The issue of a lack of modern repertory has also ruffled some feathers. How are operas meant to appeal to young audiences if they were written 200 years ago? Conrad Osborne, a prominent opera critic and writer, has spoken at length about the stagnation of the repertory. No operas from any later than the early 20th century are considered ‘repertory opera’, leading directors to push well-loved favourites to their conceptual limits. This attempt at innovation results in unbelievable or simply senseless productions;the Planet of the Apes inspired production of Rigoletto seems too far.

Personally, I think opera needs a return to its basics if it is to have a lasting impact on young audiences. Younger audiences will only return if they like what they see. That means not taking unrestricted liberties with the text: you wouldn’t see a Star Trek inspired Hamlet at the Royal Shakespeare Company, so why should a Harry Potter themed Magic Flute at the ENO fare any better? There’s a fine balance between a modern interpretation and a complete re-writing of an opera, the latter often having the potential to give a bad impression to any first-timers in the audience.

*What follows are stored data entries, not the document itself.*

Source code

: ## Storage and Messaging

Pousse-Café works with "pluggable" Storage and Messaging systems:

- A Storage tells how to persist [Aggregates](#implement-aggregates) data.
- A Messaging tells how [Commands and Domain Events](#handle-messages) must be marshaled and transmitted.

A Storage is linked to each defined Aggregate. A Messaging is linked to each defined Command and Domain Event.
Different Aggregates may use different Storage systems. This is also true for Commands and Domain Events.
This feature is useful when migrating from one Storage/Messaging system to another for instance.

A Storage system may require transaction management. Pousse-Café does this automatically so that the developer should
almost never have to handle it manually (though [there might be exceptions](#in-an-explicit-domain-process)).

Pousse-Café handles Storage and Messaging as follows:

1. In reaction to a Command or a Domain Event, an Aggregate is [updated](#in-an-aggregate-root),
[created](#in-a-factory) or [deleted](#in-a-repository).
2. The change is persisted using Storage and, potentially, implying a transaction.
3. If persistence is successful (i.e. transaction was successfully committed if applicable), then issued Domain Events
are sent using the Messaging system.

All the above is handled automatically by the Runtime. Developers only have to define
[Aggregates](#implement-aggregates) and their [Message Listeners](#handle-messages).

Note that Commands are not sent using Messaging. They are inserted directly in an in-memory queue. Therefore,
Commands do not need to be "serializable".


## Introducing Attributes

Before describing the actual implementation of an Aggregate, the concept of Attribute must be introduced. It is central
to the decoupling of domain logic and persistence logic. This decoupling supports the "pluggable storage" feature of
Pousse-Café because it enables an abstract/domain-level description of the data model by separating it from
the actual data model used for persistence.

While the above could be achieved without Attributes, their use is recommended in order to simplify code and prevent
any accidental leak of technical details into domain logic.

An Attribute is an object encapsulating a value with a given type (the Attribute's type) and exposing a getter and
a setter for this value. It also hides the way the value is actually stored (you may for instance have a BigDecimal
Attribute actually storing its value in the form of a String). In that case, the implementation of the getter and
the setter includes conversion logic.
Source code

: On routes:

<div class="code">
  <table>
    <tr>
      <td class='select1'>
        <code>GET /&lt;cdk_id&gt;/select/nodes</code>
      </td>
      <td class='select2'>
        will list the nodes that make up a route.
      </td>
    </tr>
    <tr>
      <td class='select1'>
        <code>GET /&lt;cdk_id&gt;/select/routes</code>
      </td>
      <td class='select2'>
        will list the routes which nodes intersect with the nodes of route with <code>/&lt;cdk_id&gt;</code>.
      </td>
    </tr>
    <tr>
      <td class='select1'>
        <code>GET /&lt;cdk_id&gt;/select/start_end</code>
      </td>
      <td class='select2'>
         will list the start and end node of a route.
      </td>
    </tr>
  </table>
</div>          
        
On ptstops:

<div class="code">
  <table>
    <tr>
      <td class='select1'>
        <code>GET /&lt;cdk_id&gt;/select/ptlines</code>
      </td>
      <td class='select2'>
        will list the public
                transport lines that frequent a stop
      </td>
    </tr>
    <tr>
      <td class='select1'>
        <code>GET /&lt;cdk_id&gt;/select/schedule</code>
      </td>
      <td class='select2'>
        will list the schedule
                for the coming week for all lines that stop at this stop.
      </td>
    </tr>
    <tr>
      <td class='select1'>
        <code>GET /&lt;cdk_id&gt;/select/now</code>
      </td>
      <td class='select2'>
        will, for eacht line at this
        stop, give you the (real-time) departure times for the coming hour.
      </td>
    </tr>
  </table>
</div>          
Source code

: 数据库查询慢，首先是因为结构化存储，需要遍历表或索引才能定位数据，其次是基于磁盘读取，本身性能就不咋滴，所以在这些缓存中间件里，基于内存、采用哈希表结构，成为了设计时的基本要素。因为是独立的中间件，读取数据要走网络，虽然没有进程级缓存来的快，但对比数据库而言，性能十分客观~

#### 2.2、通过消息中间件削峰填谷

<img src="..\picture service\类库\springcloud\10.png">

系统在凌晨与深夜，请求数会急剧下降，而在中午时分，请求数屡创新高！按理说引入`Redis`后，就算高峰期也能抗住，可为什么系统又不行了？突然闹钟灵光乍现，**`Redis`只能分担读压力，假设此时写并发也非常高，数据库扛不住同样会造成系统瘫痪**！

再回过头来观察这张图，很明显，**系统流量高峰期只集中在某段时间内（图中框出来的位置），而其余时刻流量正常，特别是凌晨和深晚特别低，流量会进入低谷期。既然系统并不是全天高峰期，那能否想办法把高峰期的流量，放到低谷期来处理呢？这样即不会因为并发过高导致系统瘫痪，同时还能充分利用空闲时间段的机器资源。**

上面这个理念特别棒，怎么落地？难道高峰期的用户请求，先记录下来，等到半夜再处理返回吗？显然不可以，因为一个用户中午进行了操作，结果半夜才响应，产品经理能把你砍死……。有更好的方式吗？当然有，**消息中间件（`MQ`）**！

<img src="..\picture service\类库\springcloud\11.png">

Drives to cast more BAME singers are extremely important, and there have been several drives put in place to tackle this issue since the late 1970s when famous sopranos like Leontyne Price began to emerge. World-class BAME opera singers like Pretty Yende are currently paving the way for a more inclusive environment in the future.

Yet with a growing number of such talented BAME singers, it is disappointing that some opera houses have started seeing inclusivity as a selling point, employing singers in roles out of their depth, rather than other singers of BAME or any other ethnic origin, better suited to the roles. The ENO in particular was criticised for doing this last season: looking at diversity as a selling point instead of genuinely attempting to promote it.

Moreover, it’s not enough to just sing the role. Opera is a performance, not a concert. Too many people have the image of the soprano on her death bed singing with perfect posture and as loud as she can, instead of resembling anything like a woman close to her death. Singers like Ermonela Jaho and Lisette Oropesa are good examples of the singing-acting combination that the realism-accustomed modern generation tend to prefer.

This recent change in the operatic world will all be for nothing though, if young people can’t afford to go and see the performances. There are several opera companies looking at making performances more accessible; for instance, the Oxford Opera Company had a performance of Carmen last term with tickets from £10-£35. Hopefully it won’t be long until bigger opera houses follow suit.

Opera is facing a tricky time in its long life. An elitist reputation, though fading, still no doubt dissuades many from visiting the opera. It is not a case of forcing opera into relevance and modernity – opera, like Shakespeare, is still relevant in the 21st century. It is just a case of noticing it. Be it professional or amateur, English or Italian, in London or abroad, I urge you to cast off any preconceptions you might have and go to a production. Hopefully, like me, you will agree with Maria Callas that “an opera begins long before the curtain comes up and ends long after it has come down.”